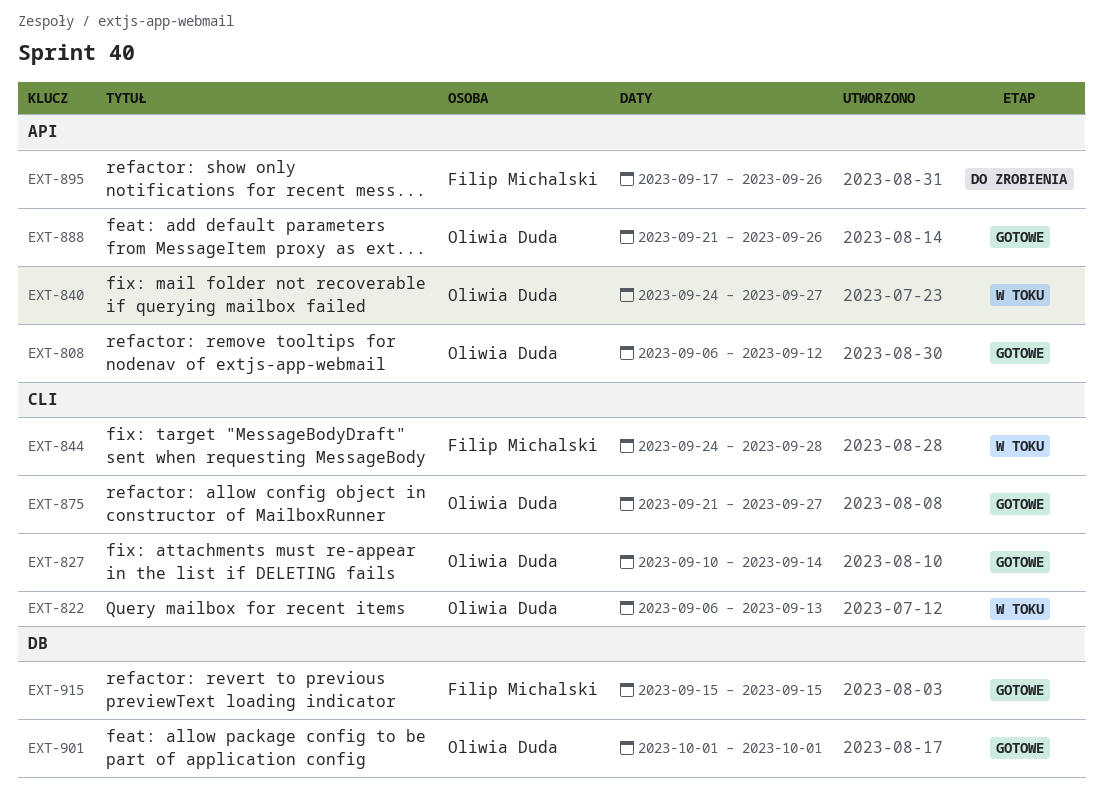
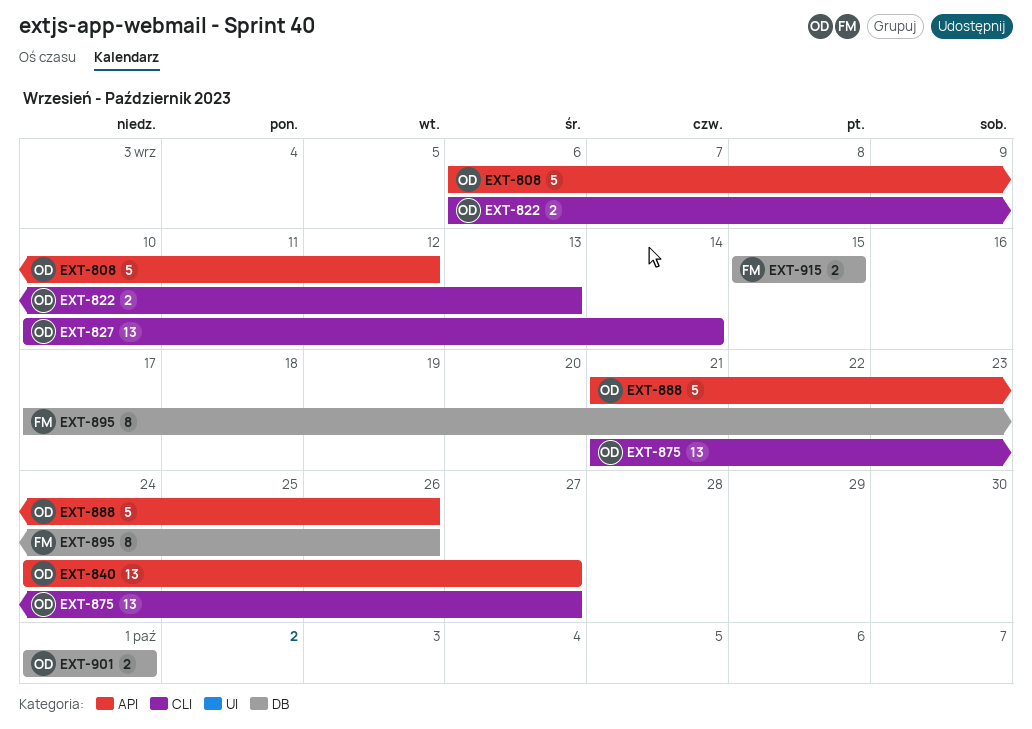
EXT-844: present -> none
EXT-895, label: API -> DB

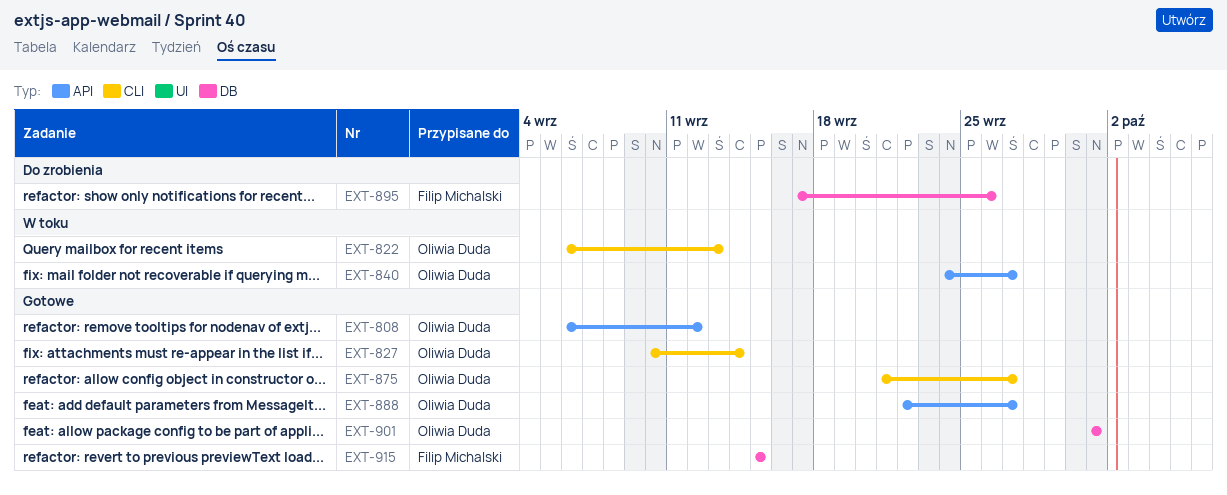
EXT-888, start: Sep 21 -> Sep 22
EXT-888, due: Sep 26 -> Sep 27

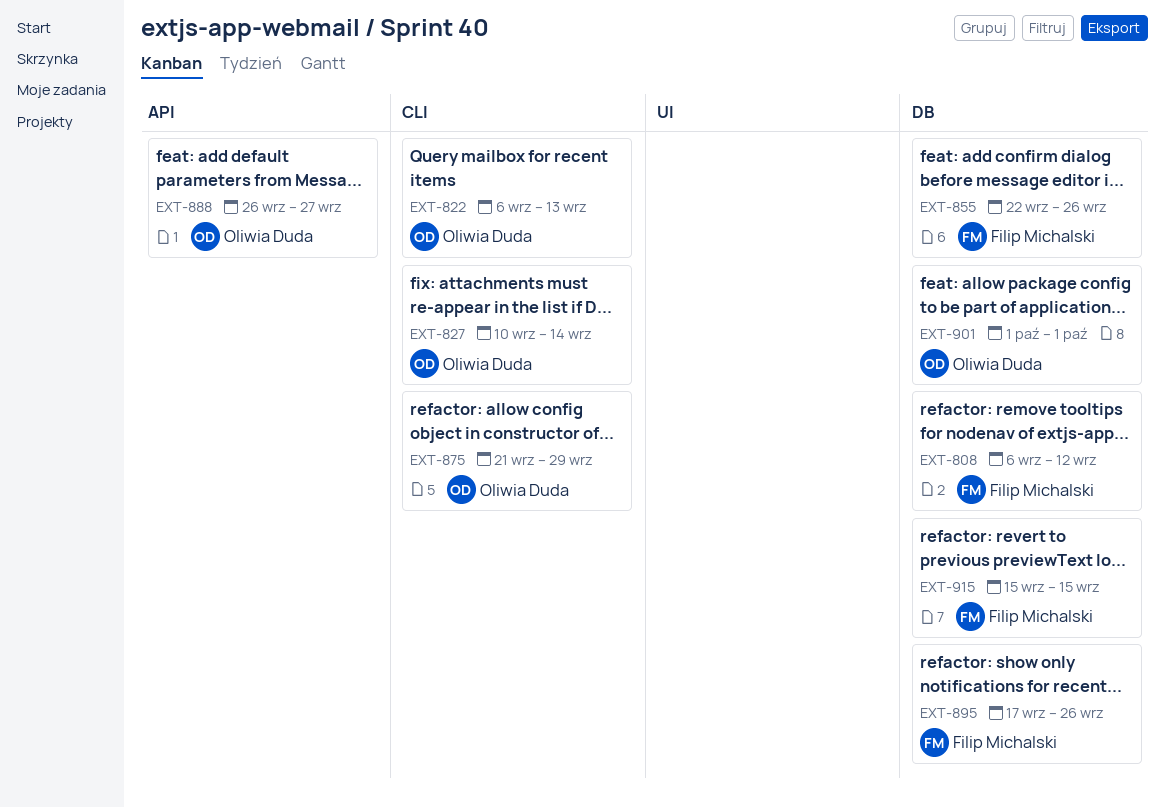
EXT-808, owner: Oliwia Duda -> Filip Michalski
EXT-808, label: API -> DB
EXT-840: present -> none
EXT-855: none -> present
EXT-875, due: Sep 27 -> Sep 29
EXT-888, start: Sep 22 -> Sep 26

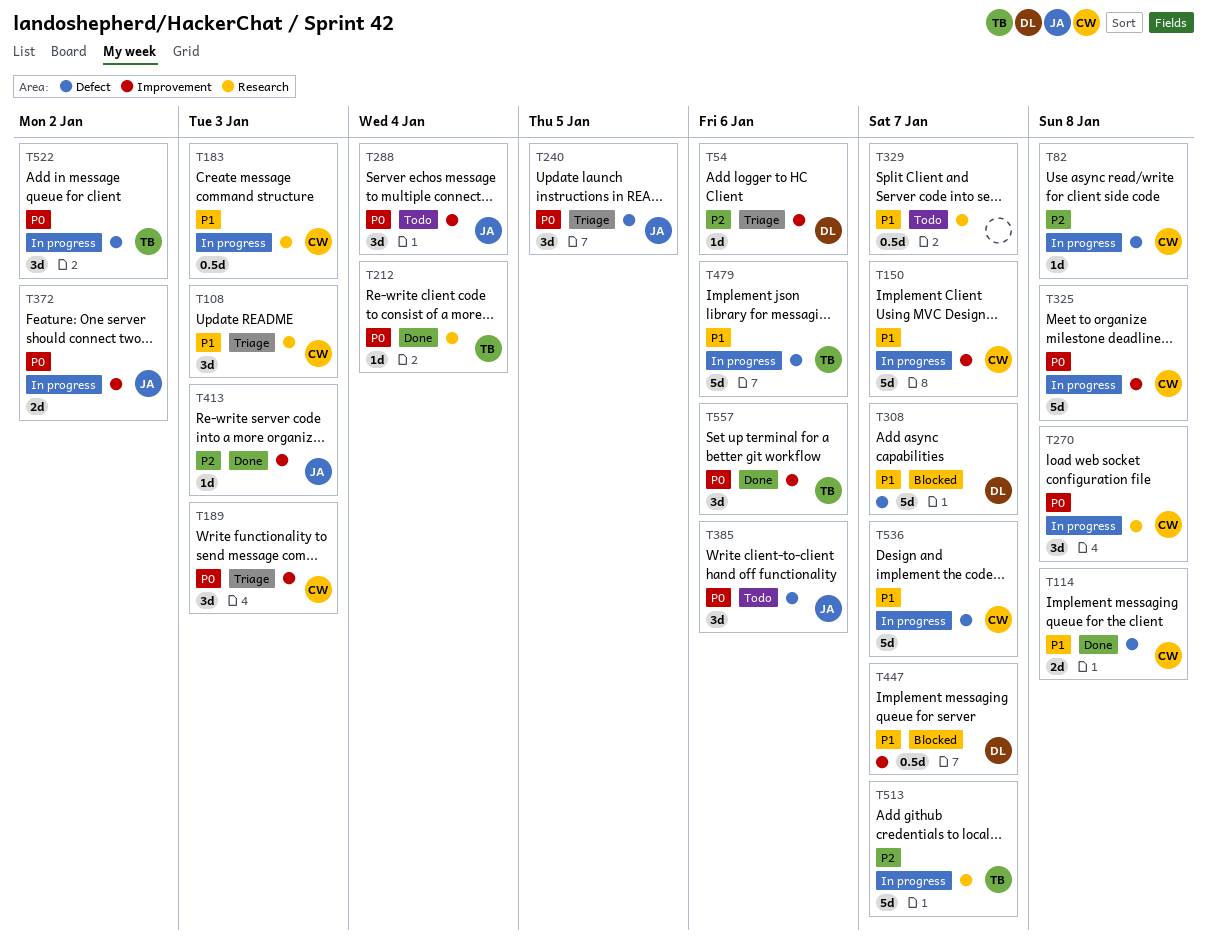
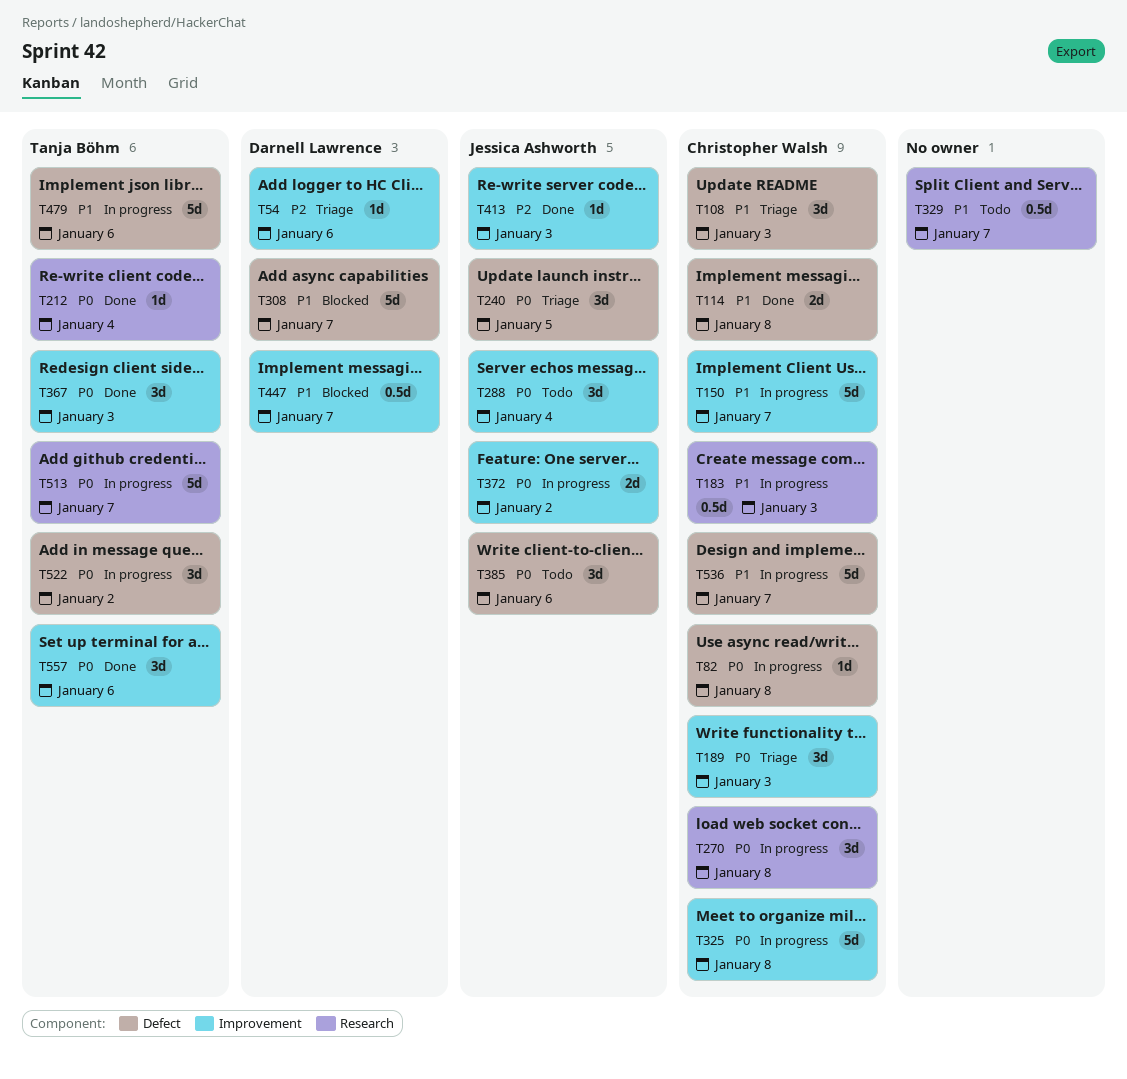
T82, priority: P2 -> P0
T108, label: Research -> Defect
T367: none -> present
T513, priority: P2 -> P0

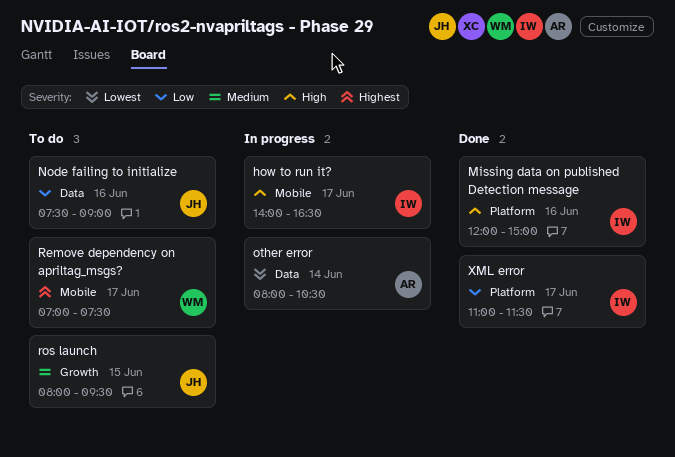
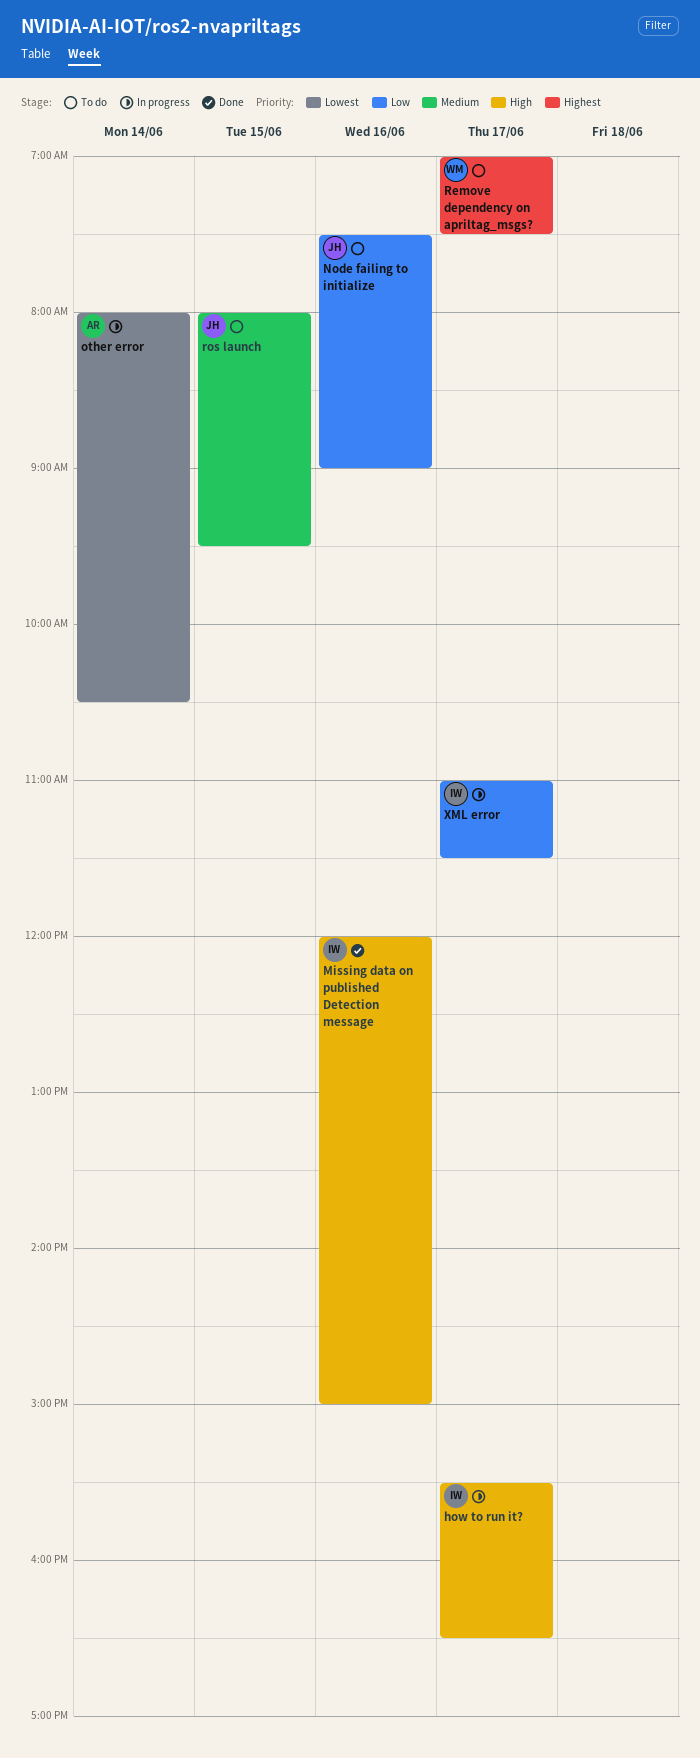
how to run it?, begins: 14:00 -> 15:30
XML error, status: Done -> In progress

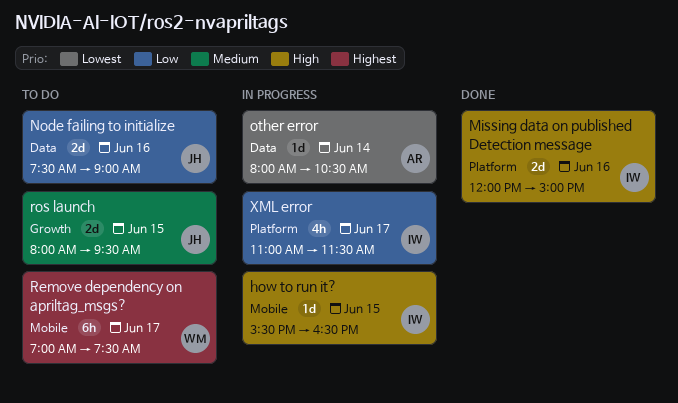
how to run it?, day: Jun 17 -> Jun 15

___

** About this task **
Leave out every picture and write out exactly the lines running from the line containing "XML error, status: Done -> In progress" to the end of the listing above.

** Solved problem **
XML error, status: Done -> In progress

how to run it?, day: Jun 17 -> Jun 15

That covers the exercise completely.